Kehadiran seorang bayi sesungguhnya dapat memberikan rasa takjub. The power of baby, kata seorang teman. Mengamati perkembangan fisik bayi saja sudah menumbuhkan kekaguman melihat cara Tuhan bekerja dalam tubuh manusia. Belum lagi melihat rasa takjub seorang anak terhadap satu hal yang sama/rutin. Anak kami yang berusia 19 bulan tidak pernah bosan mendengarkan gubahan Franz von Suppé berjudul Light Cavalry Overture yang dipentaskan di Aula Simfonia Jakarta dengan Bapak Stephen Tong sebagai konduktornya. Bahkan ia selalu menantikan menit ke 3:25 dari lagu tersebut dan pengulangannya. Hal itu mengingatkan saya pada satu peristiwa di tahun 2000. Ketika itu keponakan saya masih balita dan kami sedang berlibur ke Yogyakarta dari Jakarta dengan mengendarai mobil. Sepanjang perjalanan yang memakan waktu sekitar 10 jam, ia terus menyanyikan lagu anak-anak dari kaset seorang penyanyi cilik. Ia hanya berhenti waktu mobil berhenti untuk makan, mengisi bensin, atau ke toilet. Kedua orang tuanya sampai bosan karena saat di rumah pun lagu tersebut sering diputar. Mungkin di antara pembaca ada yang memiliki pengalaman serupa karena secara umum demikianlah adanya anak-anak kecil.

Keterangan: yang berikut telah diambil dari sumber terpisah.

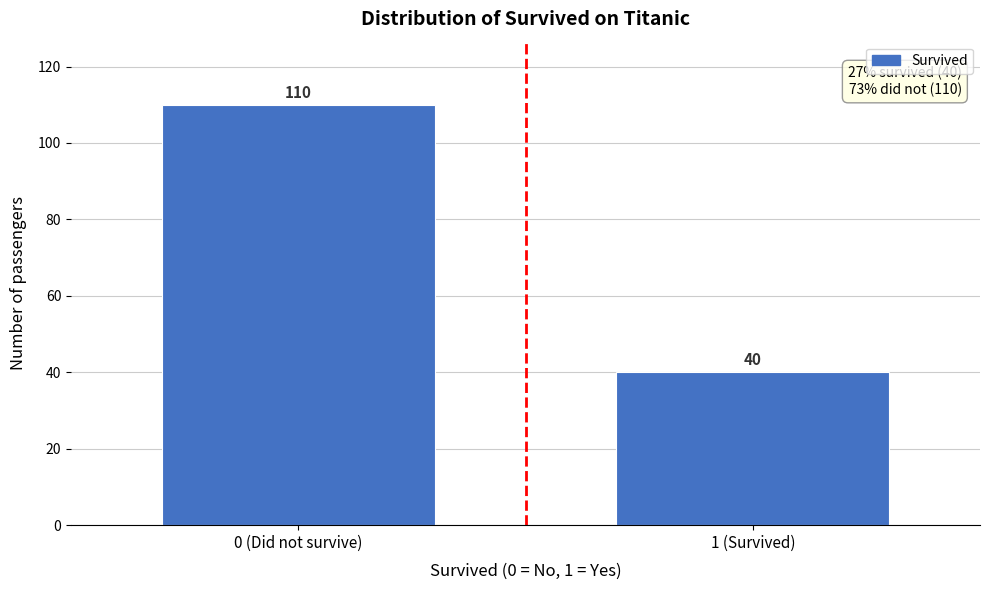

Reading right to left, extract all data points from this chart.

1 (Survived)=40	0 (Did not survive)=110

Mungkin itu salah satu alasan mengapa anak-anak mudah menjadi bahagia. Mereka memiliki “sense of wonder” yang besar, sedang orang dewasa mulai kehilangan hal itu. Anak-anak kecil mudah takjub dan kagum dengan keseharian hidup. Orang dewasa mudah bosan. Kasihan, bukan? Apalagi di masa PSBB ini. Mungkin ada yang merindukan mal, kafe, bioskop, berpesiar, dan seterusnya. Sekarang hampir semua tempat hiburan tutup kecuali lewat media internet.

Bisa jadi mengapa Tuhan Yesus berkata bahwa hendaklah kamu seperti anak-anak (Mrk. 10:14-15) ada kaitannya juga dengan hal di atas. Di situ dicatat Yesus berkata bahwa orang-orang seperti itulah (maksudnya seperti anak-anak) yang empunya Kerajaan Allah. Anak-anak sangat bergantung kepada orang tua mereka. Demikian pula seharusnya anak-anak Bapa Sorgawi. Anak-anak juga sangat mudah merasa kagum dan gampang menampik rasa bosan. Mereka tetap terpesona dengan hal-hal yang sudah berulang kali mereka lihat, dengar, dan rasakan. Anak-anak mudah menemukan “kebaruan” dalam suatu hal. Mereka mudah terkesima. Bagaimana dengan kita? Apakah betul kasih karunia Tuhan selalu baru setiap pagi (Rat. 3:22-23) untuk kita? Apakah kita masih merasa takjub saat bangun di pagi hari karena Tuhan masih memberi napas kehidupan untuk kita?

Izinkan saya memberikan PR (Pekerjaan Rumah) bagi pembaca. Cobalah untuk membuat daftar hal-hal yang menakjubkan yang selama ini kita abaikan karena kita anggap biasa. Setelah itu, naikkanlah doa ucapan syukur kita. Soli Deo gloria.